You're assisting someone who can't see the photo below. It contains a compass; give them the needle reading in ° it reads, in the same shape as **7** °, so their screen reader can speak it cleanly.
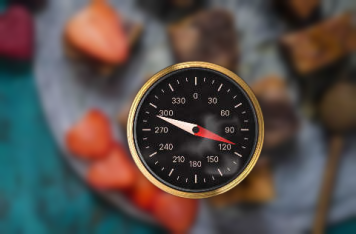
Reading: **110** °
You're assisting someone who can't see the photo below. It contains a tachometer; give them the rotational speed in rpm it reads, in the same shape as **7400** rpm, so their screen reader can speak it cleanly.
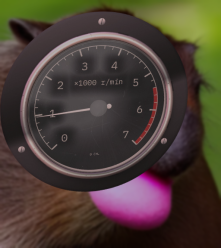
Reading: **1000** rpm
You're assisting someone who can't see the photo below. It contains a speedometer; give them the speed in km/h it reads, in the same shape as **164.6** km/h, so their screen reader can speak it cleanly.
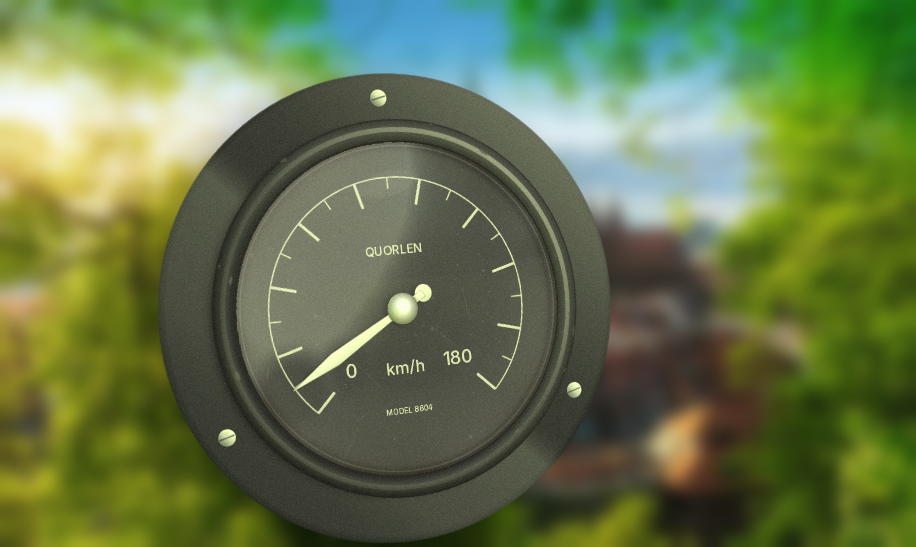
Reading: **10** km/h
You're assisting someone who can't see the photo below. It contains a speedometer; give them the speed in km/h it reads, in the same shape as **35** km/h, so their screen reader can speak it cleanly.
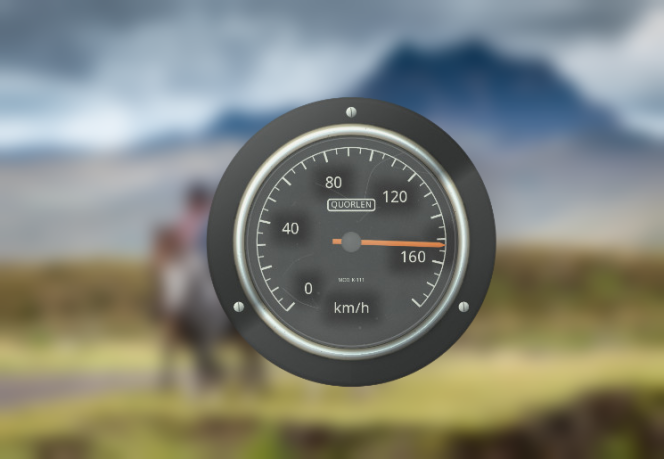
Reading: **152.5** km/h
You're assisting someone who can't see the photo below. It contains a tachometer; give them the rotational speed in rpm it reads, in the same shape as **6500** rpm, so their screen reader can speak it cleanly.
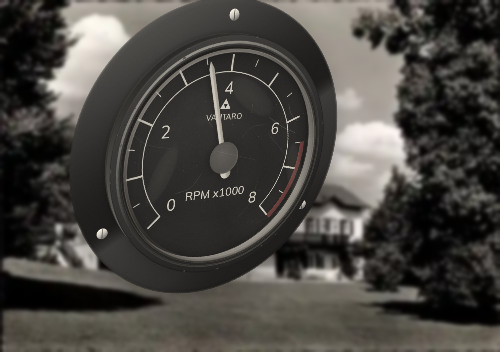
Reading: **3500** rpm
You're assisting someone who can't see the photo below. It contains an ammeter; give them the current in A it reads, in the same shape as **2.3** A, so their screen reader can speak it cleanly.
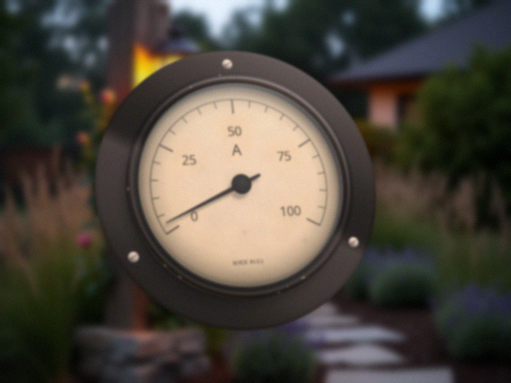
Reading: **2.5** A
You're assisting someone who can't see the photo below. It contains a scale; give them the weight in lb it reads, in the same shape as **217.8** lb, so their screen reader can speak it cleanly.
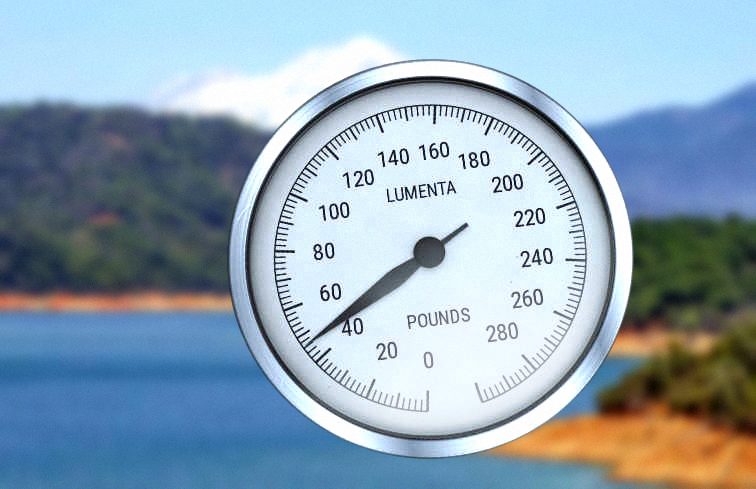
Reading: **46** lb
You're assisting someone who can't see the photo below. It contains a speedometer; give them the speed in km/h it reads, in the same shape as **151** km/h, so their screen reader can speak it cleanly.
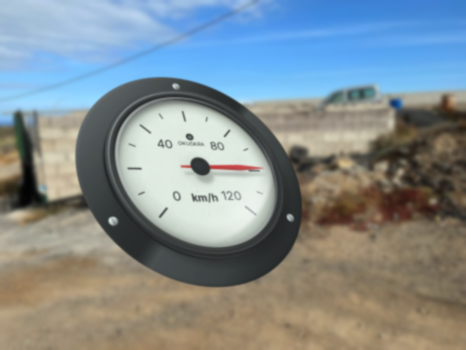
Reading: **100** km/h
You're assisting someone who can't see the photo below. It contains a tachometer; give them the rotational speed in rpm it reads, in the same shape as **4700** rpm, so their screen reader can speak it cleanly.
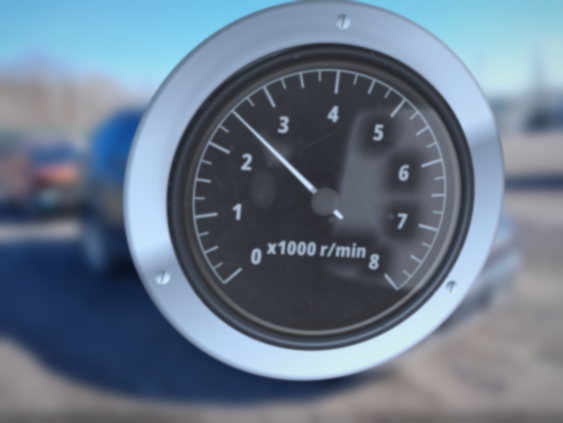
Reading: **2500** rpm
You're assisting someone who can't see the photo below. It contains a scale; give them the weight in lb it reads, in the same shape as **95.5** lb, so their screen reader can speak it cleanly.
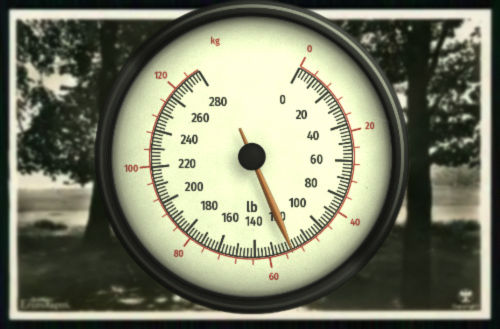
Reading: **120** lb
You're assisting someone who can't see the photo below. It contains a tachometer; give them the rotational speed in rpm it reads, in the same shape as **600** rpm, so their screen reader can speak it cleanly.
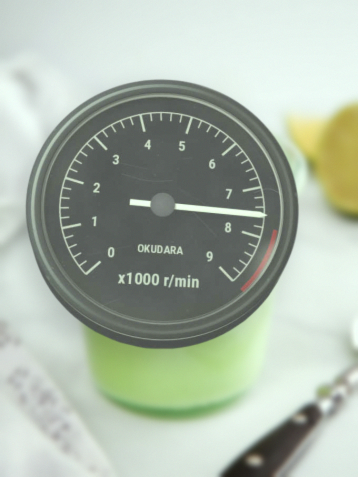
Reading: **7600** rpm
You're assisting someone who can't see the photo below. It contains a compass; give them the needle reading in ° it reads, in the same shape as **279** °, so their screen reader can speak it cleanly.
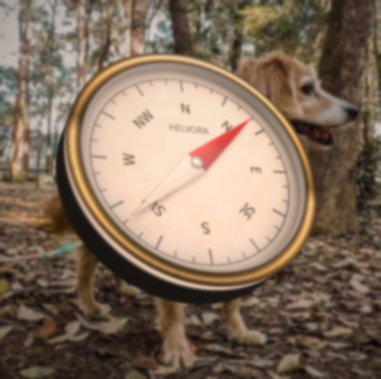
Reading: **50** °
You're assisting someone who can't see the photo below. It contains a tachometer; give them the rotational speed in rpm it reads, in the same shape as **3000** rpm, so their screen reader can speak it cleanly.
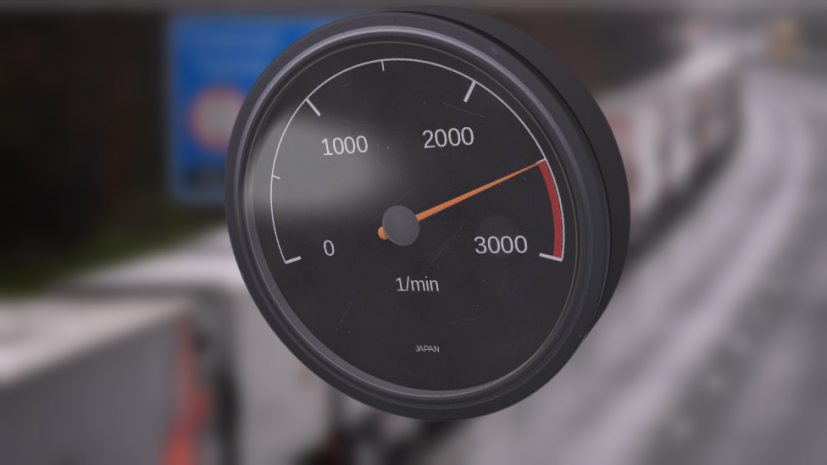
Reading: **2500** rpm
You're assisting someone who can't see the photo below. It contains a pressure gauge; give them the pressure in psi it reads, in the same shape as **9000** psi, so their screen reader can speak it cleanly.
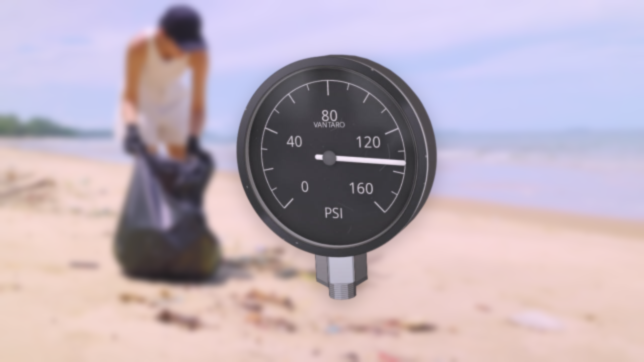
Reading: **135** psi
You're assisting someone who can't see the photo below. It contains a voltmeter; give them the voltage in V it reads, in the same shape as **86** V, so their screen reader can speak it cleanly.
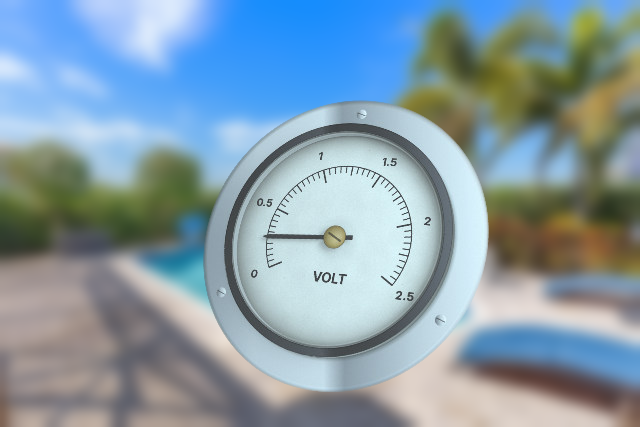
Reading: **0.25** V
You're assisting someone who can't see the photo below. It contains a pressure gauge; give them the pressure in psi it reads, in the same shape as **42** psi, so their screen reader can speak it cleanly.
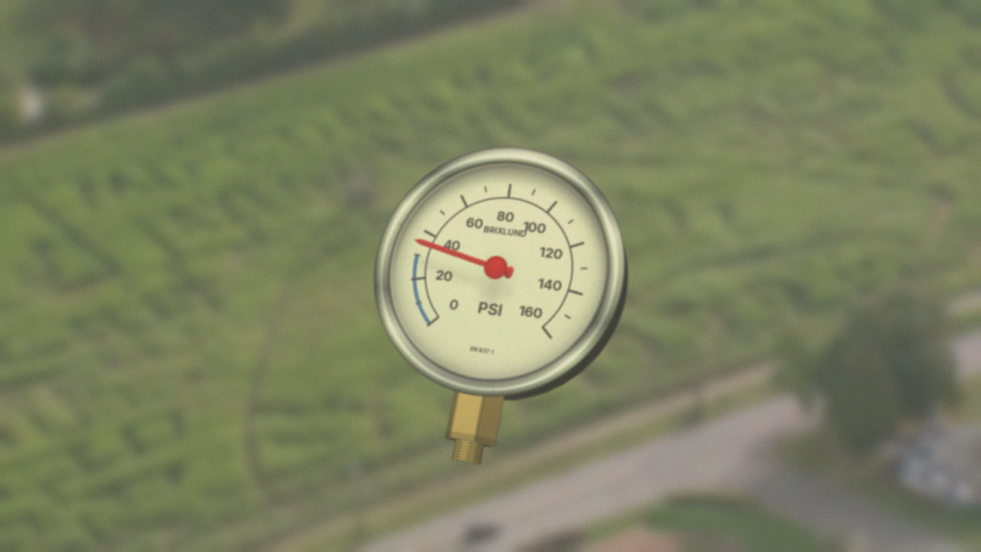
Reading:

□ □ □ □ □ □ □

• **What needs to be done**: Return verbatim the stretch of the records from the line containing "It contains an" through the line containing "Reading: **46** lb", both lines included. Omit the pictures from your output.

• **Task solution**:
You're assisting someone who can't see the photo below. It contains an ammeter; give them the current in A it reads, in the same shape as **2.3** A, so their screen reader can speak it cleanly.
Reading: **2.5** A
You're assisting someone who can't see the photo below. It contains a scale; give them the weight in lb it reads, in the same shape as **217.8** lb, so their screen reader can speak it cleanly.
Reading: **46** lb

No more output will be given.